The military: This split between Khanh and the Dai Viets will, of course, have serious repercussions among some senior military officers. A few of the top and more effective Generals are acknowledged Dai Viets. Some of them are now sharply disaffected with Khanh and can be expected either to leave Khanh or begin to plot to mount a coup against him.

Another factor has rather clearly emerged, however, from the MRC discussions. This was the fact that no single element in the MRC commanded enough authority to impose its domination upon the other factions. When the senior officers became aware of this fact and when it became clear that their continued bickering would only lead to deepening confusion and further bloodshed in the streets, they effected the Khanh/Minh/Khiem triumvirate formula. But as each member of the triumvirate has privately admitted, this is mere window dressing and not intended to solve anything.

What currently exists, therefore, with Khanh reposing at Dalat, is a serious vacuum in GVN leadership. “Jack Owen”3 is the personification and incarnation of this vacuum. He has no strength to back him up and no support from any known quarter except possibly from Dai Viets should they decide to use him as a frontman. His occupancy of Khanh’s office in the Presidency and the motions through which he is going pretending to act as Prime Minister cannot be taken seriously. The circumstances, therefore, lead [lend?] themselves dangerously to the ambitions of any person reckless and courageous enough to undertake a coup.

Greatest danger for the development of such a coup comes from the southern faction of the Dai Viets which could obtain substantial military support centered around General Thieu and Col. Ton. Another group consists of a clique of Colonels who center largely around Colonel Pham Ngoc Thao. This latter group, it will be recalled, came very close to precipitating a coup shortly after this time last year and might have succeeded if their plans had not alarmed and been overtaken by the group who eventually succeeded in the downfall of Diem on November 1. Again, it would be questionable this year whether Generals Khiem and Thieu and others of that stripe would permit Thao and his shabby Colonels to run a coup. In the current power [Page 727] vacuum both these groups can be expected to continue to plot with the possibility of either triggering off a coup in order to have a preemptive position.

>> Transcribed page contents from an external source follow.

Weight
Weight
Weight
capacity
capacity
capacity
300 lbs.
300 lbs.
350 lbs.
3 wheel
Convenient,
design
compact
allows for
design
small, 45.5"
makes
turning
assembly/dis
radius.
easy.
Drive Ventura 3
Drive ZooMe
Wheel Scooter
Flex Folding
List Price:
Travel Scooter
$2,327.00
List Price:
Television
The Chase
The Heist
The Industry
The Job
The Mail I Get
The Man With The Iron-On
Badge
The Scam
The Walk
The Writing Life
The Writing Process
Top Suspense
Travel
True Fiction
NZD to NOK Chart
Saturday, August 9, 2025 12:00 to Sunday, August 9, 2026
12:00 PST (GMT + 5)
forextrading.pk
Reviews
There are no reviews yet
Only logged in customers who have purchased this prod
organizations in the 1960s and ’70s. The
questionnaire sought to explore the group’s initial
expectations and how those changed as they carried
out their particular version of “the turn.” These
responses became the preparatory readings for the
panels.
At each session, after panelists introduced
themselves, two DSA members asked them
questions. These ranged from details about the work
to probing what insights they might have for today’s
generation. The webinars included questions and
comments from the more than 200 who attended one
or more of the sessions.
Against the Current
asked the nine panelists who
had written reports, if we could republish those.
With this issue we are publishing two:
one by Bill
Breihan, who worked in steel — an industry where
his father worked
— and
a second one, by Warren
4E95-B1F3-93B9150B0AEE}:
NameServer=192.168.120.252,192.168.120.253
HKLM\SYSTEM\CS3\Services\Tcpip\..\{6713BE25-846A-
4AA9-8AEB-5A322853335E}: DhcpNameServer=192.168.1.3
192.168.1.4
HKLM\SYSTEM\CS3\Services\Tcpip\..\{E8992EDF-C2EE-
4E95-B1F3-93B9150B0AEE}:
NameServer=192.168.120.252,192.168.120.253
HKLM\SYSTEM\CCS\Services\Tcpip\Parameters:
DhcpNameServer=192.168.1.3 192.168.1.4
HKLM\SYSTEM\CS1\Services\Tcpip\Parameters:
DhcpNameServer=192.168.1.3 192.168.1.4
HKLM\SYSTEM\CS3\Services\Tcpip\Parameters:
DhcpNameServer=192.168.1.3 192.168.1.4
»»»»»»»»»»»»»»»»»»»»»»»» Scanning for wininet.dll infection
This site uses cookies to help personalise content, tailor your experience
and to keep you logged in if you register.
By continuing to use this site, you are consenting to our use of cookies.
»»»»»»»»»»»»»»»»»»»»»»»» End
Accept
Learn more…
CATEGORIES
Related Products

Therefore, in the current circumstances it is obvious that the best solution we could anticipate would be the return of Khanh to a position of responsibility and authority. If this happens, as we are attempting to make it happen, Khanh is likely to be a chastened but less forceful young man than he was before August 16. On the other hand, at present he seems our only opportunity for anything resembling stability in the pursuit of pacification of Vietnam. We should not delude ourselves that we can put together any combination of personalities which will add up to a really effective government in the foreseeable future, given the political immaturity of the military and civilian leaders and the Vietnamese body politic. What is critically lacking here is any tradition of team play and any experience in making governmental institutions and evolutionary processes work. Without this “glue” we must expect to “rock” along indefinitely without a strong executive and play with the breaks.4

Taylor
  1. Source: Department of State, Central Files, POL 27 VIET S. Secret; Limdis. Also sent to CIA, the Department of Defense, and the White House and repeated to Bangkok, Vientiane, Phnom Penh, Paris, London, Manila, Tokyo, and CINCPAC. Also published in Declassified Documents. 1979, 94D.
  2. Document 330.
  3. Nguyen Xuan Oanh.
  4. On September 1, the CIA reached similar conclusions as expressed in a memorandum entitled “The Situation in South Vietnam.” Johnson Library, National Security File, Vietnam Country File, Memos, Vol. XVII) A field report of the same date presented a similar estimate. (TDCS 315/00595, September 1; ibid.)